12:41Donc on a des éléments... C'est la diversité, mais comme un fonds, on va dire papier, on a des diversités de supports
12:50avec des éléments qu'il faut reconstituer entre eux pour former un film, avec des éléments originaux,
12:57des copies positives, des éléments de montage ou encore des chutes.
13:01Donc tout n'est pas forcément numérisé et pour reconstituer un film, quand on n'a pas une copie définitive,
13:09eh bien c'est aussi ce travail de couture entre bobines qu'il faut accomplir.
13:16Alors je vais peut-être... Je vais quand même vous montrer quelques images.
13:21Donc là, c'est un florilège d'images avec justement les différentes typologies de supports argentiques.
13:29Donc là, on est sur un négatif.
13:31Comment ? Oui, il n'y a pas de son.
13:34Pour certains.
14:01Donc là, l'image est de très bonne qualité.
14:17C'est un inversible.
14:18C'est un inversible.
14:21C'est un inversible.
14:22Merci.
14:52Alors voilà différents supports, qui a la numérisation, vous le voyez, la numérisation démontre qu'il y a justement des qualités différentes.
15:19Et puis aussi une conservation qui est plus ou moins, une conservation préventive qui a permis de préserver les images.
15:34Et donc c'est ce qu'on voulait aussi.
15:37Juste pour vous dire, le traitement technique des archives, justement, passe par une numérisation qui est là pour conserver des films
15:48qui souvent, au travers du temps, vont s'abîmer, on va dire ça comme ça, avec, comme vous voyez, un virage magenta.
15:59Vous voyez la différence entre les deux images, qu'on peut certes récupérer grâce à de l'étalonnage, mais qui sont difficilement récupérables dans le temps.
16:09Et j'accélère, parce que, voilà.
16:13Et donc je voulais aussi vous aborder les problématiques liées au traitement documentaire.
16:17Donc ce que je vous expliquais, c'est qu'on a peu d'archives écrites, ou en tout cas de documentations associées aux films,
16:25et pour cause, puisqu'elles sont aux archives nationales.
16:27Et donc c'est là aussi où il y a un enjeu fort aujourd'hui pour nous de transférer les archives audiovisuelles aux archives nationales,
16:39pour permettre justement ces croisements entre tous les rapports des expéditions polaires,
16:44pour essayer de comprendre justement quelles étaient les feuilles de route qui étaient données aux cinéastes,
16:50qu'elles étaient aussi, s'il y avait des scénarios, en tout cas des objectifs qui étaient donnés par rapport aux images qui étaient tournées.

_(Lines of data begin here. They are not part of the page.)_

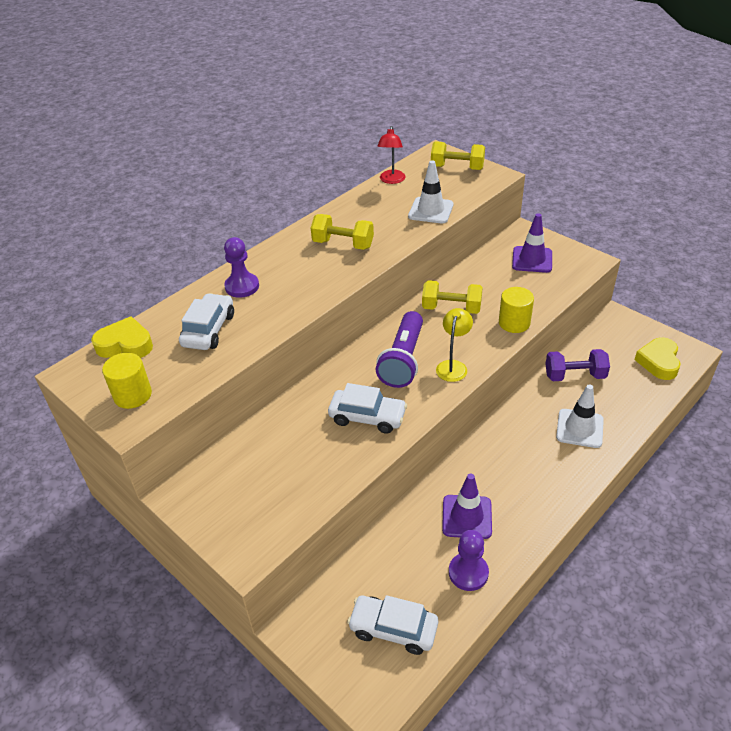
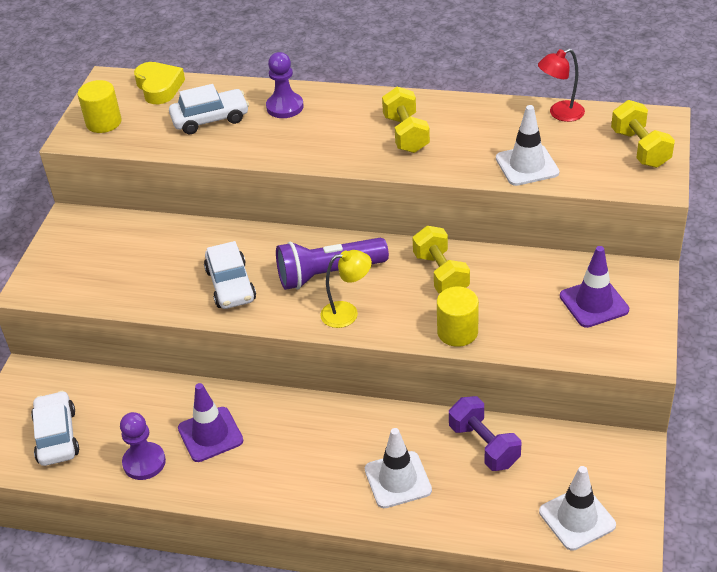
camera: 60 degrees right, 0 degrees up
(658, 362) = (577, 518): yellow heart -> white traffic cone

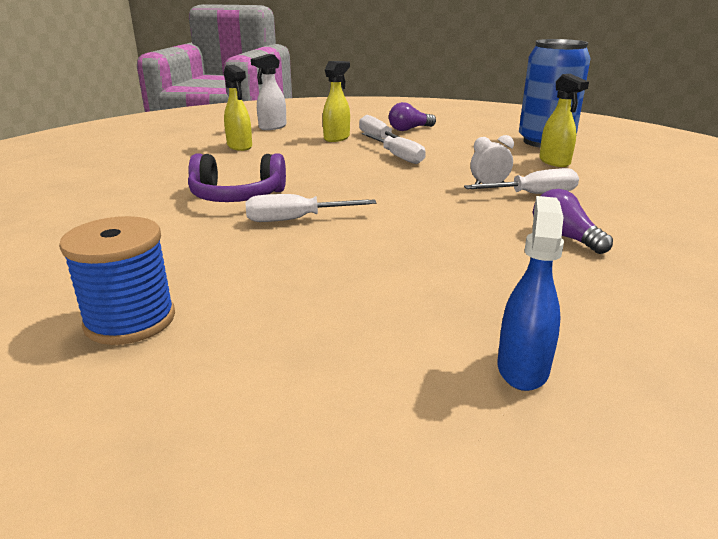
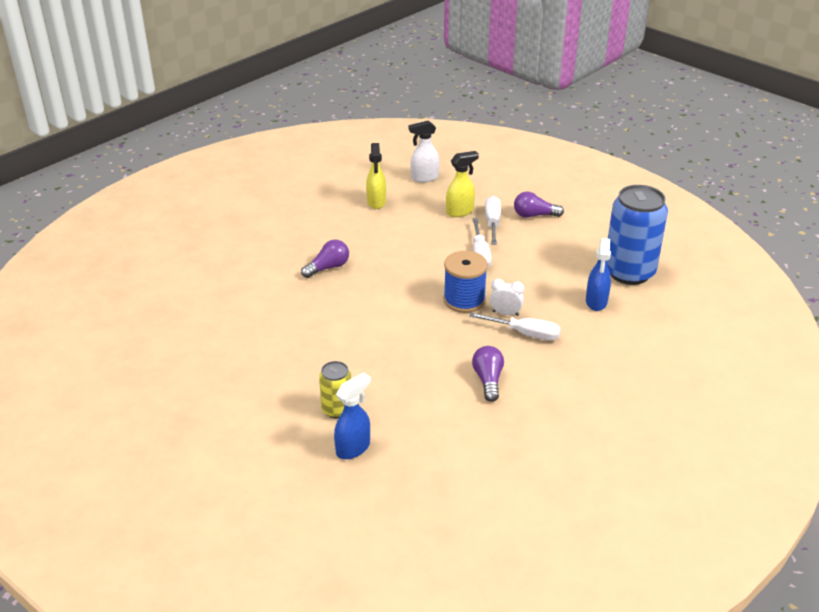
camera: 30 degrees right, 10 degrees up
(130, 320) = (211, 352): blue spool -> blue spool (464, 300)
(237, 196) = (328, 268): purple headphones -> purple light bulb
(296, 219) = (344, 304): white screwdriver -> none
(427, 326) = (337, 409): none -> yellow can
(554, 162) = (596, 302): yellow spray bottle -> blue spray bottle

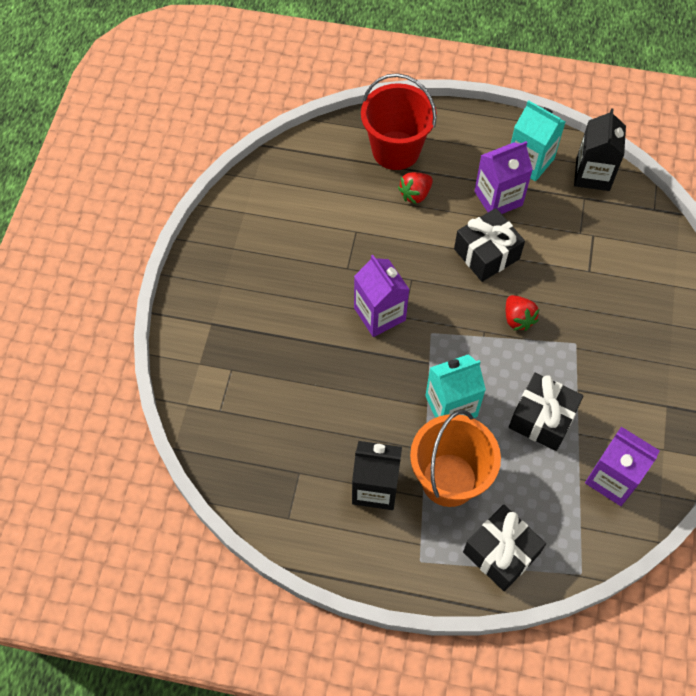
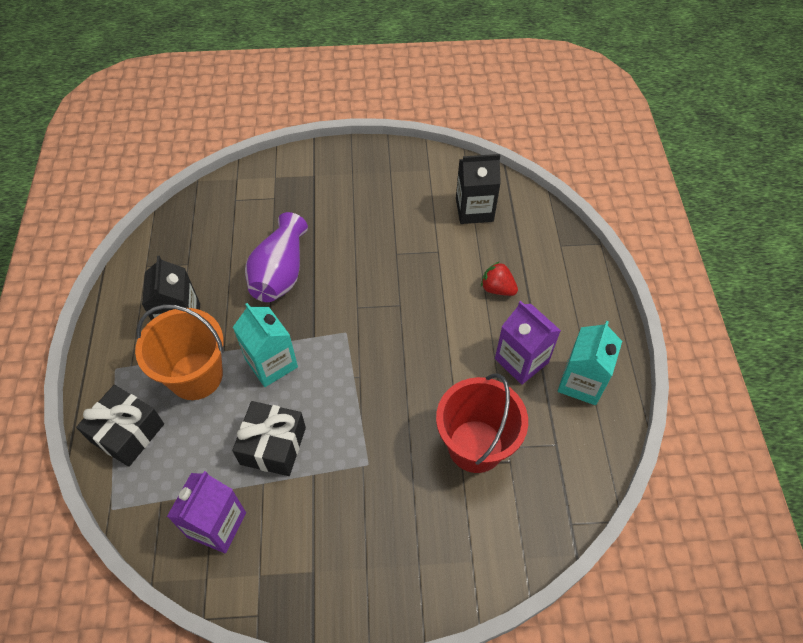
camera: 75 degrees right, 5 degrees down
(340, 380) = (280, 273): none -> purple vase
(379, 314) = (354, 288): purple carton -> none
(396, 150) = (542, 262): red bucket -> red bucket (475, 446)
(486, 254) = (449, 362): black gift -> none
(518, 319) = (381, 404): red strawberry -> none
(592, 174) = (591, 448): black carton -> black carton (474, 210)

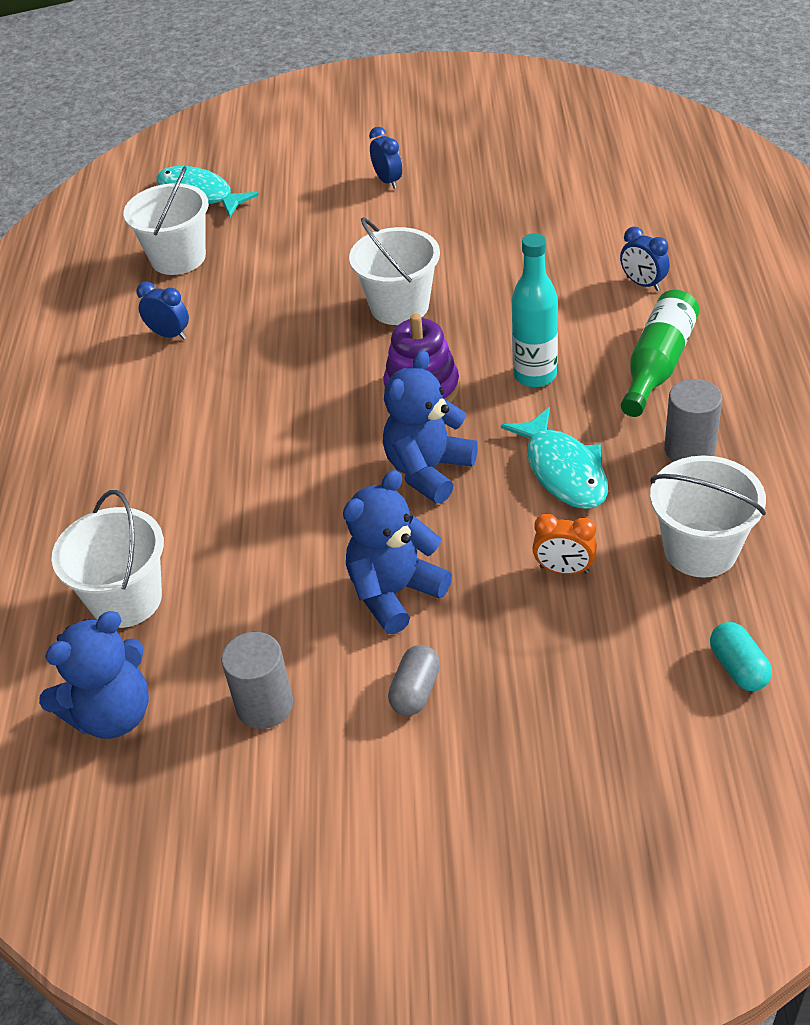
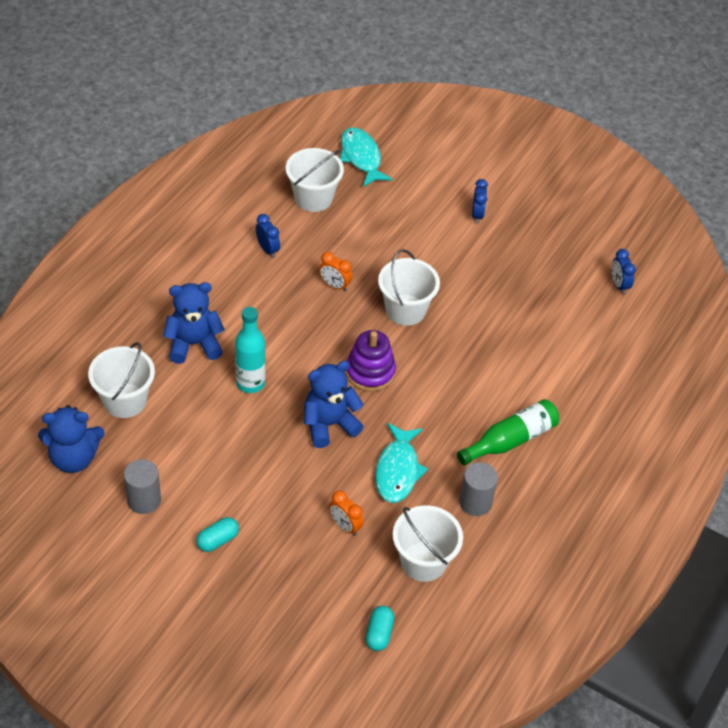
camera: 25 degrees right, 5 degrees up
(289, 327) = (334, 285): none -> orange clock
(394, 593) = (252, 482): blue teddy bear -> blue teddy bear (194, 344)
(415, 691) = (217, 540): grey capsule -> turquoise capsule
(535, 375) = (437, 403): turquoise bottle -> turquoise bottle (250, 383)
(643, 284) = (555, 382): blue clock -> blue clock (619, 285)

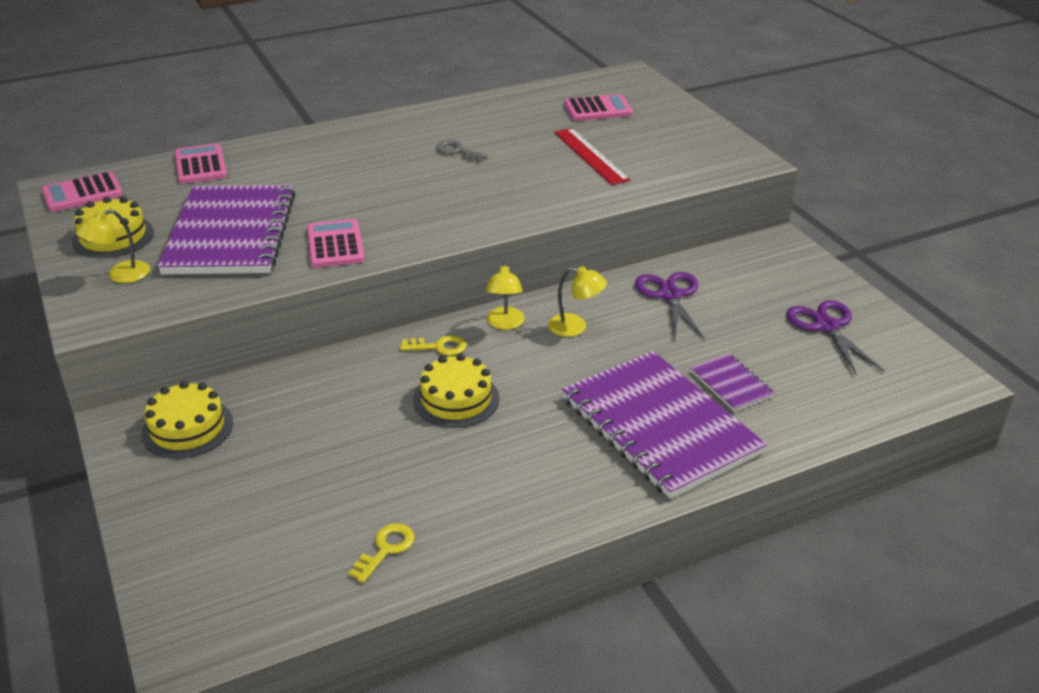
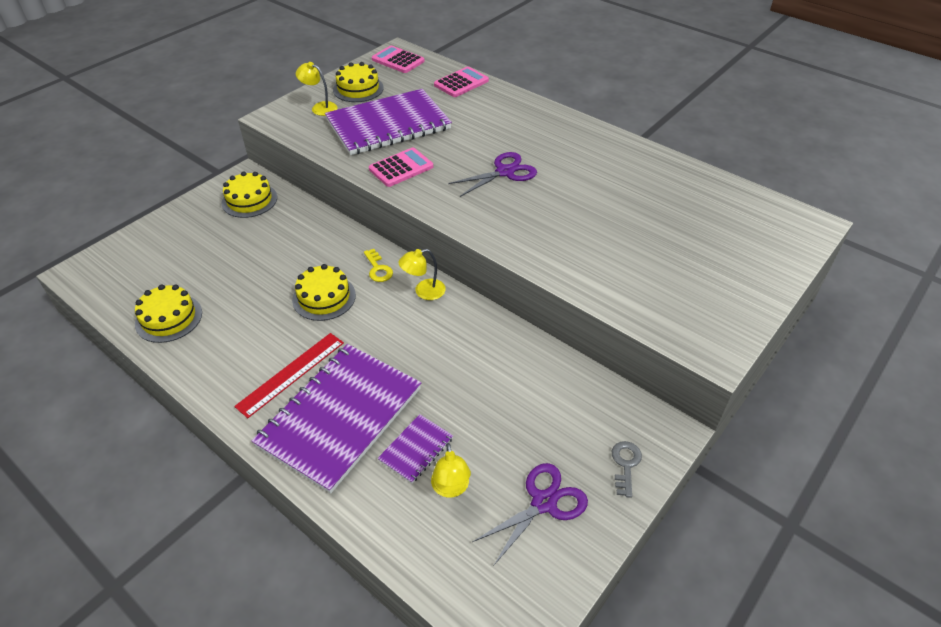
camera: 65 degrees right, 10 degrees up
(386, 549) = (169, 318): yellow key -> yellow cake
(457, 151) = (572, 175): grey key -> grey key (625, 464)
(575, 327) = (442, 330): yellow lamp -> yellow lamp (451, 488)
(590, 156) = (628, 245): red ruler -> red ruler (291, 374)
(598, 109) = (718, 224): pink calculator -> none
(670, 295) = (522, 375): purple scissors -> purple scissors (505, 172)

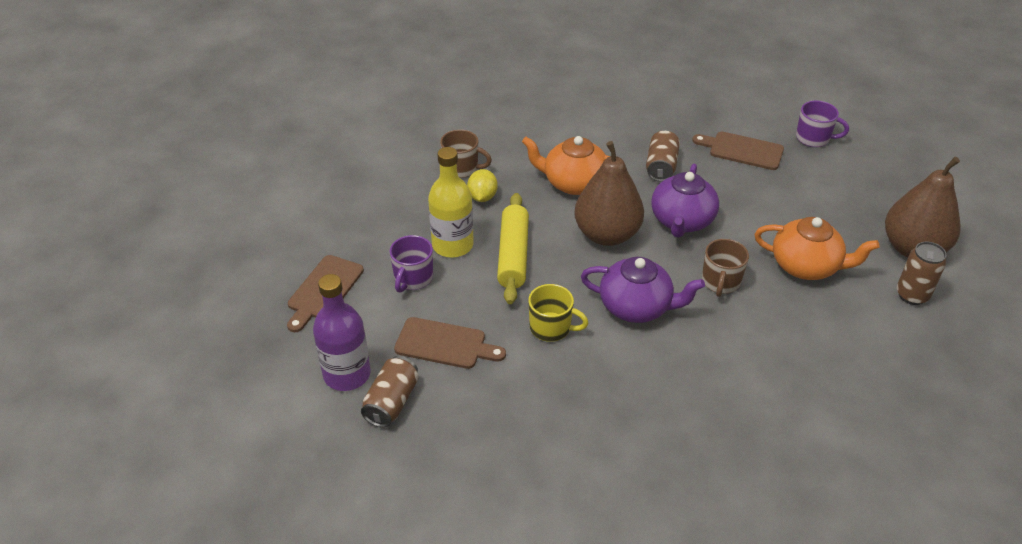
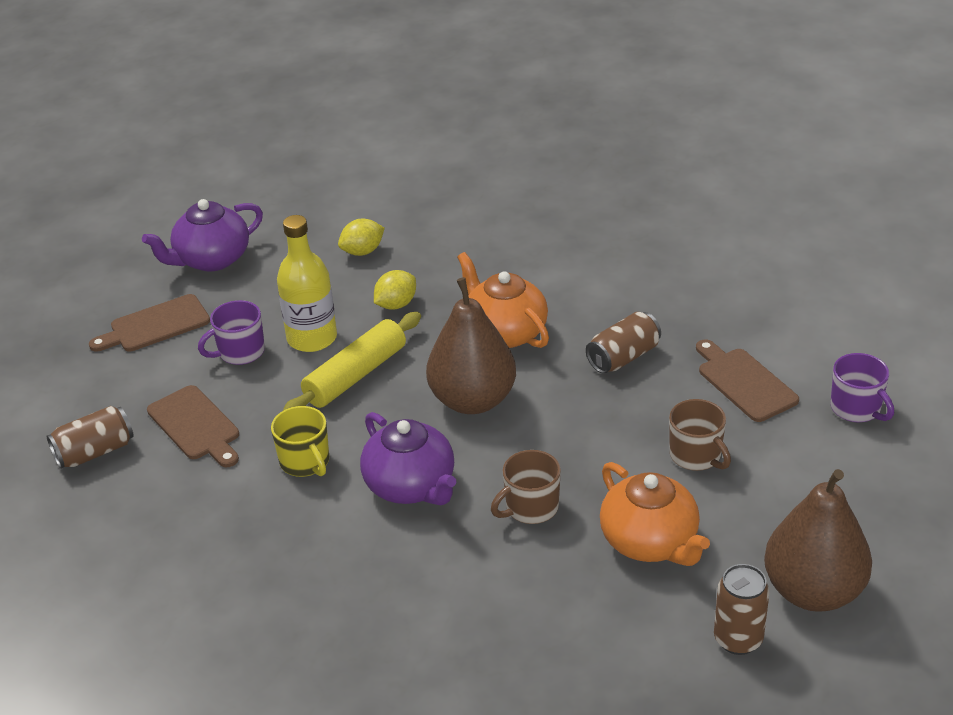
camera: 40 degrees right, 5 degrees down
(347, 374) = (89, 408): purple bottle -> none
(415, 172) = (362, 251): none -> yellow lemon
(462, 168) = (411, 267): brown mug -> brown mug (696, 456)
(682, 221) = (570, 425): purple teapot -> purple teapot (211, 259)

16:59Et enfin, ce que je voulais vous signaler, c'est qu'il y a une thèse qui a été faite par un étudiant qui est assez remarquable,
17:07puisqu'il a réussi justement à croiser les archives administratives des expéditions polaires qui sont conservées aux archives nationales,
17:15et les films conservées à la Cinémathèque de Bretagne, afin justement d'émettre à la fois des hypothèses,
17:23mais aussi de procéder à une analyse cinéphilique de ce que c'est le genre des films d'expédition.
17:33Et voilà, je vous invite à consulter cette thèse.
17:37Et enfin, l'Avenir, c'est ça, c'est un travail autour d'un versement aux archives nationales,
17:44pour aussi respecter l'intégrité d'un fonds, pour faire en sorte que ces archives audiovisuelles retrouvent aussi
17:50un peu leur colonne vertébrale archivistique et leur colonne vertébrale papier,
18:01puisqu'il y a vraiment des liens organiques à faire entre ces deux sources qui sont essentielles
18:07pour bien comprendre le quotidien de ces expéditions polaires.
18:13J'en ai fini, pardon, j'ai été un peu rapide sur la fin.